Responding to recent criticism that he is no longer interested in passing health care reform legislation, U.S. Sen. Chuck Grassley said he is still committed to working towards a bipartisan bill.
“Sen. Grassley is at the table, working to develop bipartisan legislation that would get health care costs under control, make coverage accessible and affordable, and not add to the deficit,” a spokeswoman for the senator said in a statement to the Iowa Independent. “He has said many times that he’ll keep working in a bipartisan way until he’s pushed away by the Democrat leadership.”
Over the weekend liberal bloggers and one of Grassley’s Democratic opponents criticized Iowa’s senior senator for holding a fundraiser in Miami where he repeated his opposition to a government-run health insurance option. He also took fire for a fundraising letter clearly stating his “firm and unwavering opposition to government-run health care.”
Many took this as a sign that he was no longer negotiating in good faith on health care reform and accused the senator of saying one thing to constituents and another to big donors behind closed doors. They also point to his many statements that have been proven untrue regarding health care, such has his insistence that it could lead to government euthanasia of the elderly, as evidence Grassley is only paying lip service to the idea of actually passing reform legislation.
Despite all the rhetoric, Grassley is not opposed to any health care reform, his spokeswoman said, only health care reform that would include a government-run option.
“Sen. Grassley’s stance in opposition to President Obama’s desire to have government run health care is nothing new,” the senator’s statement said. “Sen. Grassley made comments to President Obama on March 6 during a nationally televised health care discussion at the White House and has reiterated his position throughout the debate that putting the federal government in charge of health care, as President Obama wants to do, would not curb medical inflation or improve the health care delivery system in America.”

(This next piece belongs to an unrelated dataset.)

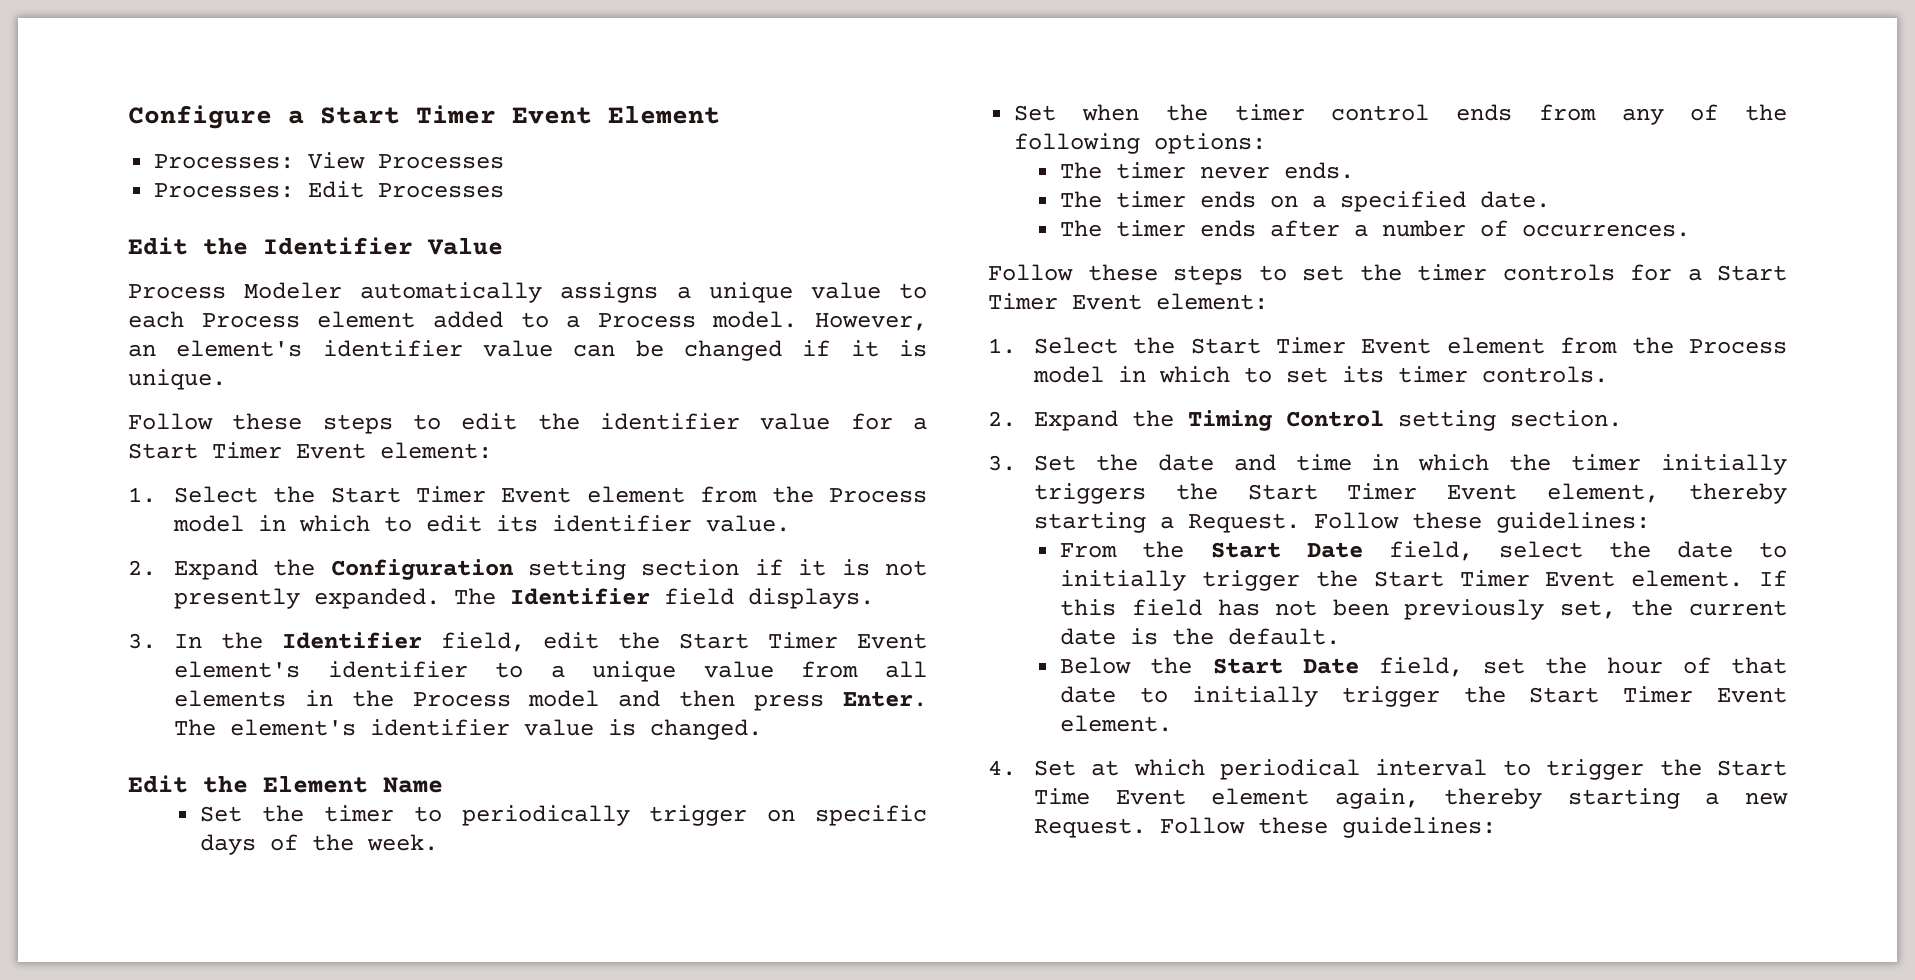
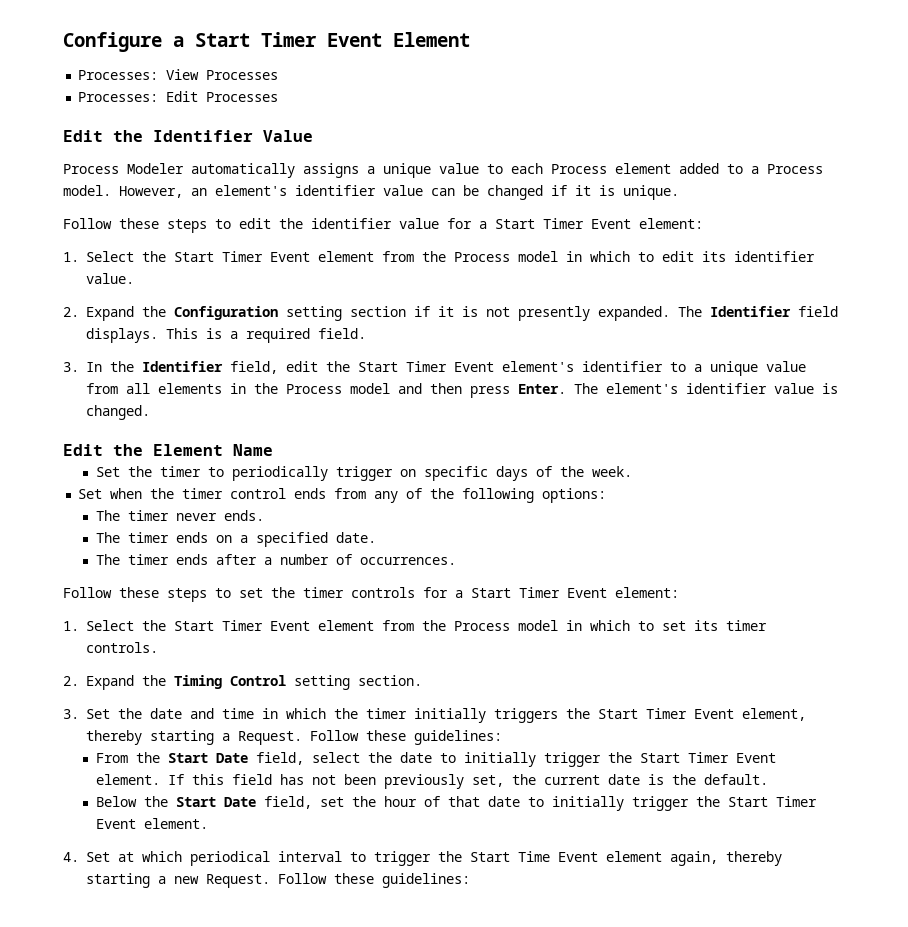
(874, 598) none -> [166,328,366,343] This is a required field.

Earlier this month Grassley was critical of the idea that bipartisan legislation may only come after Republicans manage to defeat a Democratic plan, saying he’d rather continue to work on a bipartisan bill than run the risk of Democrats passing a bill with no Republican input.
“If the Democrats are successful doing that, we’ll be stuck with that plan forever,” he said at the time. “I don’t think things like that, once changed, will be changed back.”

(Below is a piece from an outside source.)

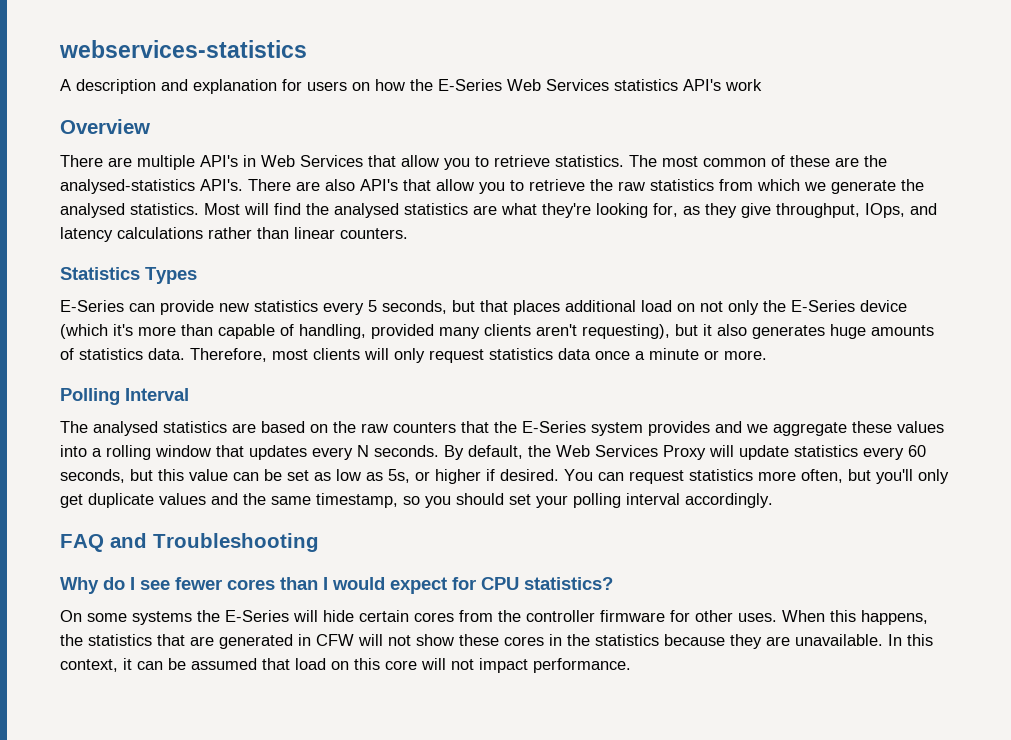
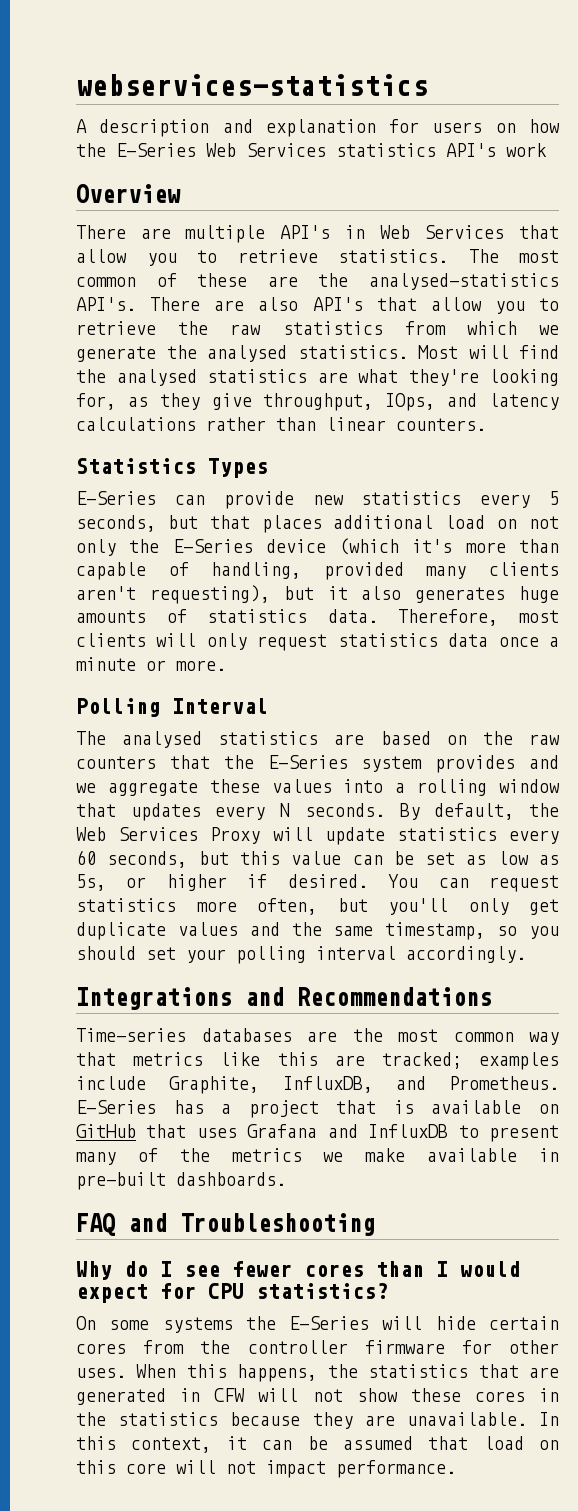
(773, 500) none -> [76,987,492,1010] [76,1028,559,1045] [76,1052,559,1070] [76,1076,559,1094] [76,1100,559,1118] [76,1124,559,1142] [76,1148,559,1165] [76,1172,286,1190] // Integrations and Recommendations // Time-series databases are the most common way that metrics like this are tracked; examples include Graphite, InfluxDB, and Prometheus. E-Series has a project that is available on GitHub that uses Grafana and InfluxDB to present many of the metrics we make available in pre-built dashboards.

Grassley and a bipartisan group of senators on the Finance Committee, known as the “Gang of Six,” have been holding closed-door meetings all summer trying to craft a bill that could garner widespread support. However, recent statements by the committee’s leader, Montana Democrat Max Baucus, indicate he is ready to forgo continued work on a bipartisan bill in order to get health care reform to the full Senate sooner rather than later. Baucus told Kaiser Health News that he is committed to getting health reform “done right and done this year.”